Second, our New York committee, the AFS staff, and our various sections have created an exceptional array of professionalization opportunities within the meeting. Having served recently on one of the “Next PhD” committees cropping up at every university with a grad school, I've learned how far ahead of the "alt-ac" curve our field is––which is not to say there's not more to be done. Still, we should notice that we're doing rather well. Please check out and take advantage of the rich opportunities afforded by a society as professionally diverse as ours. In addition to our ongoing mentoring opportunities for students and new professionals, one component I'd like to build in future is mentoring for mid-career and senior folklorists. While our skills-based workshops are adapted to people at any level, we could do more to acknowledge that it is not only new professionals who need spaces of reflection and counsel. (Suggestions welcome.) In a related initiative, soon the AFS Committee on Contingent Workforce Concerns will launch a survey to learn about the experiences of US folklorists working in institutionally vulnerable positions. Please watch for the announcement and help us to start a conversation on how AFS can better support our members in a changing economy.

This year we've premiered draft Guidelines for Accessible Presentations, and while that may sound bureaucratic, I urge you to read them and think about effective communication within our meetings. Our many members who have lost some hearing in their years of intensive concert attendance will tell you how important it is to use the mic when you present––as well as to speak clearly, explain insider assumptions and terms, and perhaps provide supporting visuals. Some of us have evident disabilities. Others are students and community members attending their first scholarly meeting, disciplinary outsiders who don't know folklore's jargon or history, and non-native speakers of English. We need to reach all of ourselves and our newcomers to sustain the vitality of our field. 
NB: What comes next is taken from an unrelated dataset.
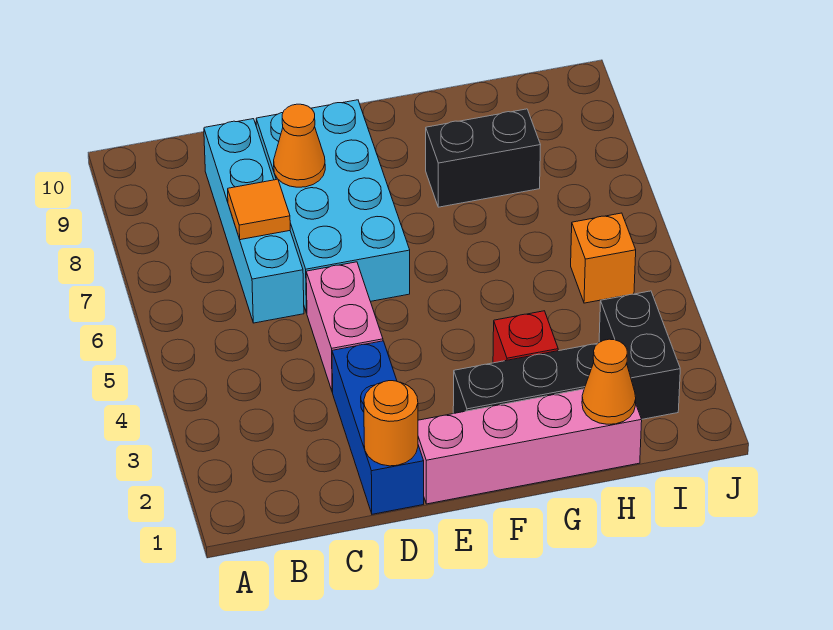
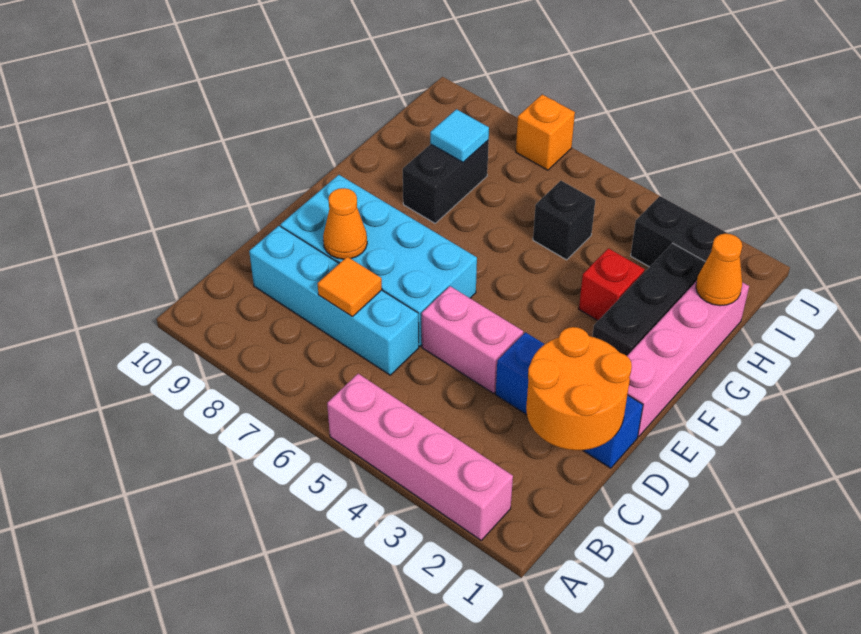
none -> pink brick A2:A5 level 1
orange round brick D1 level 2 -> orange round brick C1:D2 level 2
none -> black brick H5 level 1
none -> cyan tile H8 level 2
orange brick I5 level 1 -> orange brick J7 level 1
As always, we strive to continually improve our efforts to build and support a comfortable and welcoming environment for all attendees. Our Policy on Appropriate Behavior provides some guidelines for navigating this territory, reminding us that our meeting, which sometimes feels like a family reunion, remains a professional gathering. The Cultural Diversity Committee continues to work towards building inclusion in the field, this year with important sessions on allyship, curriculum, and more. In addition, please note the AFS-organized session on "Folklorists and #MeToo" and the related activities of the Women's Section—all are invited.

Finally, we are continuing to experiment with the scheduling and formats of both the Time of Remembrance and the Candidates' Forum. No ideal solution is yet in sight for either, but we're trying and we welcome your feedback. Please attend both sessions in order to honor folklore's past and build folklore's future!

Thanks to all of you for your contributions to making this wonderful thing happen. See you soon.